I Pigs tornano a far danni in Europa. E rischiano di frenare la corsa dell’indice Msci della regione che, nell’ultimo mese (fino al 23 marzo e calcolato in euro) ha guadagnato poco più del 6%. Dopo la Grecia, finita a un passo dal default e sulle cui modalità di salvataggio i membri del club di Eurolandia stanno ancora discutendo, ora tocca il Portogallo (un altro dei Paesi a rischio secondo l’acronimo Pigs inventato dalle banche d’affari. Gli altri sono Irlanda e Spagna).
L’agenzia di rating sul debito Fitch ha tagliato il giudizio sul Paese lusitano, portandolo da AA ad AA-, ha minacciato ulteriori possibili tagli e ha fatto sapere che l’outlook è negativo.
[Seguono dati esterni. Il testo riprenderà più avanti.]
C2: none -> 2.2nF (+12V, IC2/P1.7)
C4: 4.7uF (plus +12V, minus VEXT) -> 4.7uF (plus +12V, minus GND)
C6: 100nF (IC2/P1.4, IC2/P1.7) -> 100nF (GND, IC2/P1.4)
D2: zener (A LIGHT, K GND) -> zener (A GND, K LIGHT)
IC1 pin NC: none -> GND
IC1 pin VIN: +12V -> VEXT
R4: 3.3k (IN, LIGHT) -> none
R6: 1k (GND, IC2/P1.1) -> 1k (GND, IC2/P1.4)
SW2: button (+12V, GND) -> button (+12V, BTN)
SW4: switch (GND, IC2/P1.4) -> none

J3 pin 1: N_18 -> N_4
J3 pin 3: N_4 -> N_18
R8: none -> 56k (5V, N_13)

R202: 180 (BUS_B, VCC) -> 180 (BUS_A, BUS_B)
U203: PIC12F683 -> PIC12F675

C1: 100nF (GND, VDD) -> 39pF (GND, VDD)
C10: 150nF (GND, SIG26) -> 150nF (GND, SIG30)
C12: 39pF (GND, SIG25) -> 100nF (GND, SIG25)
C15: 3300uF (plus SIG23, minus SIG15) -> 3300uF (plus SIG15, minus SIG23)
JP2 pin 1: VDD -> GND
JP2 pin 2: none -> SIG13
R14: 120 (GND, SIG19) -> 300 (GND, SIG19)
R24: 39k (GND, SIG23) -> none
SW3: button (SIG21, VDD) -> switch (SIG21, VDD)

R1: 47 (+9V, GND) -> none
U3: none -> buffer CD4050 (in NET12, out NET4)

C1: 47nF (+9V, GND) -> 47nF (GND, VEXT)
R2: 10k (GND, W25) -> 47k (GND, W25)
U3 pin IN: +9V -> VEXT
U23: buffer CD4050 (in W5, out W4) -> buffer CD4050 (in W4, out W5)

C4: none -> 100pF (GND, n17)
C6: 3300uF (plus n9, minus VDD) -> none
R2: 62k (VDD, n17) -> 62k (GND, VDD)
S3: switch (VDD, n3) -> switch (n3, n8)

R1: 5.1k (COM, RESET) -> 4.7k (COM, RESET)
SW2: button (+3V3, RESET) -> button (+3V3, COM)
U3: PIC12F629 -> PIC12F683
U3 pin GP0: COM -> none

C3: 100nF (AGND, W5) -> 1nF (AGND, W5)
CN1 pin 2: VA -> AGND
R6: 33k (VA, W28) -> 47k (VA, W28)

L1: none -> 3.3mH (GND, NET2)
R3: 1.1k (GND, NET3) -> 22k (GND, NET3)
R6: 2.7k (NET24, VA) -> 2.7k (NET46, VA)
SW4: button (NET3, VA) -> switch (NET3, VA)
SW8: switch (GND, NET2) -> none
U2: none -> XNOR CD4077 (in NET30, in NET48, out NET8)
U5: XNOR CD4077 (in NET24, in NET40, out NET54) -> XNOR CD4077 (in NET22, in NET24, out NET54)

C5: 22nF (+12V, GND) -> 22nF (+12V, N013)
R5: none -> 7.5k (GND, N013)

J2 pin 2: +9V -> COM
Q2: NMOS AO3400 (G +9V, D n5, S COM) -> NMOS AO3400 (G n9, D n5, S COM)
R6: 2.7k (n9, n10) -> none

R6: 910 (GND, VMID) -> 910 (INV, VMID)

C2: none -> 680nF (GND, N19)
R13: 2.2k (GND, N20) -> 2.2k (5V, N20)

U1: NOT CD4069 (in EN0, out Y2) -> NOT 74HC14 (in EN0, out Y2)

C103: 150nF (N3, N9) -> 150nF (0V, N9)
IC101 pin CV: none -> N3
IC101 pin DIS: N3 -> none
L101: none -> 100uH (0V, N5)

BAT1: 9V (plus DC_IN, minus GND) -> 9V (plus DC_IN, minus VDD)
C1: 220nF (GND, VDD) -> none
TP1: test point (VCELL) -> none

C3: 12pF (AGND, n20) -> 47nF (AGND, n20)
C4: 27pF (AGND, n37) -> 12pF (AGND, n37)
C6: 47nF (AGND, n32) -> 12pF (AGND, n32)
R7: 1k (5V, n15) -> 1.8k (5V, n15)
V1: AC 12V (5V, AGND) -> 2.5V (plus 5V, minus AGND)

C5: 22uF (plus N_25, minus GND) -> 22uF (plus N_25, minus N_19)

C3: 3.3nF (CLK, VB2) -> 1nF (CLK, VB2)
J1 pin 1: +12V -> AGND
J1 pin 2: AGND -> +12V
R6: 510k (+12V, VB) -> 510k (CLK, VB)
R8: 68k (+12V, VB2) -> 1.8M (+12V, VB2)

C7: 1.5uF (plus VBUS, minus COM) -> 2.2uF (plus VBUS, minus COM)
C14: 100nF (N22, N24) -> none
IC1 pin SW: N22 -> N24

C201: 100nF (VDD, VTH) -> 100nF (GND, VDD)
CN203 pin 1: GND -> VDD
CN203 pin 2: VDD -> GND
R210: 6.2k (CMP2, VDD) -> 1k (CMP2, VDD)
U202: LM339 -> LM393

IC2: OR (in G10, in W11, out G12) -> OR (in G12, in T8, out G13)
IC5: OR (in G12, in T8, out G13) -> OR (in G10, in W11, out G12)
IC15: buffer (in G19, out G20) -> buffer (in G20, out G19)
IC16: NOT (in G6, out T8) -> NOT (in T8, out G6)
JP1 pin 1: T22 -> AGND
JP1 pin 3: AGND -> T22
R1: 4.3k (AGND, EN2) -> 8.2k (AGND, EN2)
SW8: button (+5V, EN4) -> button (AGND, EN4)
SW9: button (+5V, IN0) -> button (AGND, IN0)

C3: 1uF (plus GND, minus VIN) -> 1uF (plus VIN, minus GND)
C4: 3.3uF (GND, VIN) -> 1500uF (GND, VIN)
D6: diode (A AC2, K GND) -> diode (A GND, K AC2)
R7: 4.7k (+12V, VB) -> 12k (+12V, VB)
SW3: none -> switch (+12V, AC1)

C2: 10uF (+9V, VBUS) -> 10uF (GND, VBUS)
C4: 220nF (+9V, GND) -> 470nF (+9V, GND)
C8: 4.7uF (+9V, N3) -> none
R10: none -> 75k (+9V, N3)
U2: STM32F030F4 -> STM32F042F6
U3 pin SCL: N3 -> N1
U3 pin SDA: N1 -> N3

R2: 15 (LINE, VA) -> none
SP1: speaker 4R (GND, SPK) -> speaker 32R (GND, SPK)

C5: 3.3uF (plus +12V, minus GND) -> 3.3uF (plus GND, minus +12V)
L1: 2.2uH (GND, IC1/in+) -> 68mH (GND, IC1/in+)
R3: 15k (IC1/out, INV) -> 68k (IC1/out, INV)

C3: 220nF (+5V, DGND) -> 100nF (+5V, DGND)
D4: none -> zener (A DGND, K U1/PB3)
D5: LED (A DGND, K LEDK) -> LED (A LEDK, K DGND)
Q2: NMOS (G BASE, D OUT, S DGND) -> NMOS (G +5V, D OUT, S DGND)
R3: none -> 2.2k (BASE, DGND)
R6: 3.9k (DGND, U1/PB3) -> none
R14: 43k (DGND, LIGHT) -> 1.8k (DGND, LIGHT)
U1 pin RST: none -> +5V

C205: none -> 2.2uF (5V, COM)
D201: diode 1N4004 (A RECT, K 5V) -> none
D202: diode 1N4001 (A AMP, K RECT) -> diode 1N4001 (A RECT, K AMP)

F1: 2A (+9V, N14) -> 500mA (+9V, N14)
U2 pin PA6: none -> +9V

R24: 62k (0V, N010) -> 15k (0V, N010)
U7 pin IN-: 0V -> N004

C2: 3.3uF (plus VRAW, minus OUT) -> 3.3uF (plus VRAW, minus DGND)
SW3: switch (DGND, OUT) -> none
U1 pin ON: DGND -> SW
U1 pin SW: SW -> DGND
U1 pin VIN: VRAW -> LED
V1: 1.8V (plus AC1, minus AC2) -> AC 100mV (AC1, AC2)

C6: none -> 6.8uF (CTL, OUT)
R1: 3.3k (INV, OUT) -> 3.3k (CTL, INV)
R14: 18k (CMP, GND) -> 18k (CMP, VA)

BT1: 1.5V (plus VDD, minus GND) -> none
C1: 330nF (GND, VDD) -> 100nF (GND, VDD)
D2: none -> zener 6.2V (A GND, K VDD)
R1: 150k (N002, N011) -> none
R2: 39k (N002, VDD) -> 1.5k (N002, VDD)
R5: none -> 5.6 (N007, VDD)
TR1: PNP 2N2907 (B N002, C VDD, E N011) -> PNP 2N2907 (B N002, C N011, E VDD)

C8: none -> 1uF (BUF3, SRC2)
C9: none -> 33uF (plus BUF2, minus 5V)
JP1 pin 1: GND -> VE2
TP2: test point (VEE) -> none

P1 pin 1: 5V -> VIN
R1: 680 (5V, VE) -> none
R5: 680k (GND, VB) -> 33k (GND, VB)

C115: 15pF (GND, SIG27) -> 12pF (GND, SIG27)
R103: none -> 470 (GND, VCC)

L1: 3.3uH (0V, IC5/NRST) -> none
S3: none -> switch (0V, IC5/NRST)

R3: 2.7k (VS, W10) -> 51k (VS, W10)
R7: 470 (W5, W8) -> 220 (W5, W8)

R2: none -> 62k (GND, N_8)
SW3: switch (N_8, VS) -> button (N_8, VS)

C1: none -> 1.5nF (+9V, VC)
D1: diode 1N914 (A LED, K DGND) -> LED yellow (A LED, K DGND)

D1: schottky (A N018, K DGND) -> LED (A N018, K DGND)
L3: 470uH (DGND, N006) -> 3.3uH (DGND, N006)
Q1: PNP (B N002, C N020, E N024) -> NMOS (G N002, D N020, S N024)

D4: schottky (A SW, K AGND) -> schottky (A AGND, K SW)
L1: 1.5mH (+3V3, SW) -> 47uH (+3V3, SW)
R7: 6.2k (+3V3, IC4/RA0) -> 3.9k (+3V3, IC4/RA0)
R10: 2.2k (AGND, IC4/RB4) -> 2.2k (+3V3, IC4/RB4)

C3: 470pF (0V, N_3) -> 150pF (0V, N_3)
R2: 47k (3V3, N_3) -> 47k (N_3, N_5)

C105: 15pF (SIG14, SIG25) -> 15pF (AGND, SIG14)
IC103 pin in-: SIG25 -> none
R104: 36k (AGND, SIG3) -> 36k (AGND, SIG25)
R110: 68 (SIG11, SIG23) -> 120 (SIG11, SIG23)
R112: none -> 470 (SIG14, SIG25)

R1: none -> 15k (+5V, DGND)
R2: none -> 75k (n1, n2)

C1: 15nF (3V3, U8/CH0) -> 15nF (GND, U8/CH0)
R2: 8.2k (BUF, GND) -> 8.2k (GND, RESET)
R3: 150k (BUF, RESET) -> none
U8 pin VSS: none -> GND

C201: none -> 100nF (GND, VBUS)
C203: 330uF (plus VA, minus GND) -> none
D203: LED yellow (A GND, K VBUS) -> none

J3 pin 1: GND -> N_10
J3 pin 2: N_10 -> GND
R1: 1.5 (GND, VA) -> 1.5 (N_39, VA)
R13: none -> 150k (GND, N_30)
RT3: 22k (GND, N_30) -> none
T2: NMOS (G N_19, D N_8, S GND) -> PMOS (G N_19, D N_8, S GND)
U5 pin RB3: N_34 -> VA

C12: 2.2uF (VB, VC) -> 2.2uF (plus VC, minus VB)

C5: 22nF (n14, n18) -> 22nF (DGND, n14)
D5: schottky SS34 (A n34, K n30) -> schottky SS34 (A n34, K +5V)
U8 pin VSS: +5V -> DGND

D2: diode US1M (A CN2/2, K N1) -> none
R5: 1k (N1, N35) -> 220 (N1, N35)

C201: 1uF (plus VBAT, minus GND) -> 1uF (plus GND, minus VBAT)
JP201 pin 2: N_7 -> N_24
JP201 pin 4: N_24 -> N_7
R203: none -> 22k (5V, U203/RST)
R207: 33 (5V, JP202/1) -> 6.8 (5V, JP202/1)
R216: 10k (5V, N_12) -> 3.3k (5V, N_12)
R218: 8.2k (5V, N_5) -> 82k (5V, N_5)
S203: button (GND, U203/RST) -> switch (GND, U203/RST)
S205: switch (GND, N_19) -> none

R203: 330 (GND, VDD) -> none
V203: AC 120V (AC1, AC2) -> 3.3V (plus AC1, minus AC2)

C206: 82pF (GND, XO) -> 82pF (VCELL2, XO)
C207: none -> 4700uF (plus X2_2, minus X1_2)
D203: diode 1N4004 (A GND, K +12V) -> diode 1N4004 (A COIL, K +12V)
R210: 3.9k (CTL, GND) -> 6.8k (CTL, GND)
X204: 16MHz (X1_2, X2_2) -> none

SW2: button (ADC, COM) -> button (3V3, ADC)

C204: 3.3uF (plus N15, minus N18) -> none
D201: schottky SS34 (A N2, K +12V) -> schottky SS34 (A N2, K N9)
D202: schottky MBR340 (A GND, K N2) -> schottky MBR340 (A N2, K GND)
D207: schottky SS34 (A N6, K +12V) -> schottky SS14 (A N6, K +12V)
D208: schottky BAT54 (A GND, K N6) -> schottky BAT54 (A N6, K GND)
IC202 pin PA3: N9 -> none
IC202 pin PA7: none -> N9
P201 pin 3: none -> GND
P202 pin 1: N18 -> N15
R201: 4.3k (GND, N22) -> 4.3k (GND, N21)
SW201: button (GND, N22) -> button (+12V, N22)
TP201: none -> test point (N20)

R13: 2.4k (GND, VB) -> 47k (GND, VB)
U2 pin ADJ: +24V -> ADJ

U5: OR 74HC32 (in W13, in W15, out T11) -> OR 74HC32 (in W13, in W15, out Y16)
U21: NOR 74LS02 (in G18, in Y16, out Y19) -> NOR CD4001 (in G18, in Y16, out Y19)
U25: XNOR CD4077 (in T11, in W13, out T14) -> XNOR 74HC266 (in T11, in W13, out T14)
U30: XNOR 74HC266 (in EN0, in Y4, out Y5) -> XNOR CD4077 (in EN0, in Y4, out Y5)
Secondo Fitch, le prospettive di recupero del Portogallo sono deboli rispetto a quelle degli altri Stati dell’Eurozona aggiungendo che saranno necessari “importanti” misure finanziarie per poter contenere il deficit. La notizia non poteva arrivare in un momento peggiore. L’area, infatti, è ancora alle prese con il tentativo di salvataggio della Grecia su cui, nonostante il peggio sia passato grazie anche a un’emissione obbligazionaria da 5 miliardi di euro andata a ruba, non è ancora stato trovato un accordo a causa soprattutto dell’opposizione della Germania.
Atene, nel frattempo, ha minacciato di rivolgersi al Fondo monetario internazionale per ottenere un prestito a basso costo. Una soluzione che non piace all’Unione europea, perché ne metterebbe in risalto l’incapacità di far fronte alle crisi. “Alla fine si arriverà a una soluzione del problema”, spiega Raphael Kassin, responsabile dell’obbligazionario mercati emergenti di Reyl Asset Management. “L’Europa non avrebbe dovuto permettere l’ingresso della Grecia fra i Paesi della moneta unica. Ma ora non può permettersi di lasciarla da sola. La posizione tedesca sembra più una scusa per mettere i bastoni fra le ruote all’entrata nel club della Turchia che in futuro potrebbe presentare gli stessi problemi”.
Nel frattempo si osserva quello che succede in Irlanda. Il Paese ha lanciato la prima di una serie di emissioni obbligazionarie per raccogliere 20 miliardi di euro entro la fine di quest’anno. Il governo, intanto, si è impegnato a riportare il deficit al di sotto del 3% del Pil, attraverso un piano che prevede il taglio delle pensioni, l’aumento delle tasse e una sfoltita al personale dell’amministrazione pubblica.
Le riunioni sulle crisi degli Stati si sono trasformate anche nell’occasione per rimettere mano ai piani di salvataggio dalla tempesta scoppiata nel 2007. Alla Banca centrale europea, fra le altre cose, si è discusso anche dell’eliminazione delle misure monetarie straordinarie. Il presidente dell’istituto centrale, Jean-Claude Trichet, ha detto che le aste di rifinanziamento a tre mesi passeranno dal tasso fisso a quello variabile. Una mossa necessaria per drenare liquidità dal mercato. Imponendo un tasso variabile all’asta, sarà più oneroso per gli istituti primari farsi prestare soldi dall’Eurotower. Per quanto riguarda i tassi di interesse, non c’è stata nessuna mossa né da parte della Bce (il saggio di riferimento rimane all’1%), né della Bank of England (0,5%).
Il quadro macroeconomico uscito nelle scorse settimane, in ogni caso, non è rassicurante. Per quanto riguarda il lavoro, ad esempio, nel quarto trimestre del 2009, secondo i dati Eurostat, nei Paesi dell’area Euro gli occupati sono scesi dello 0,2% sul trimestre precedente e del 2% rispetto all'ultimo trimestre del 2008.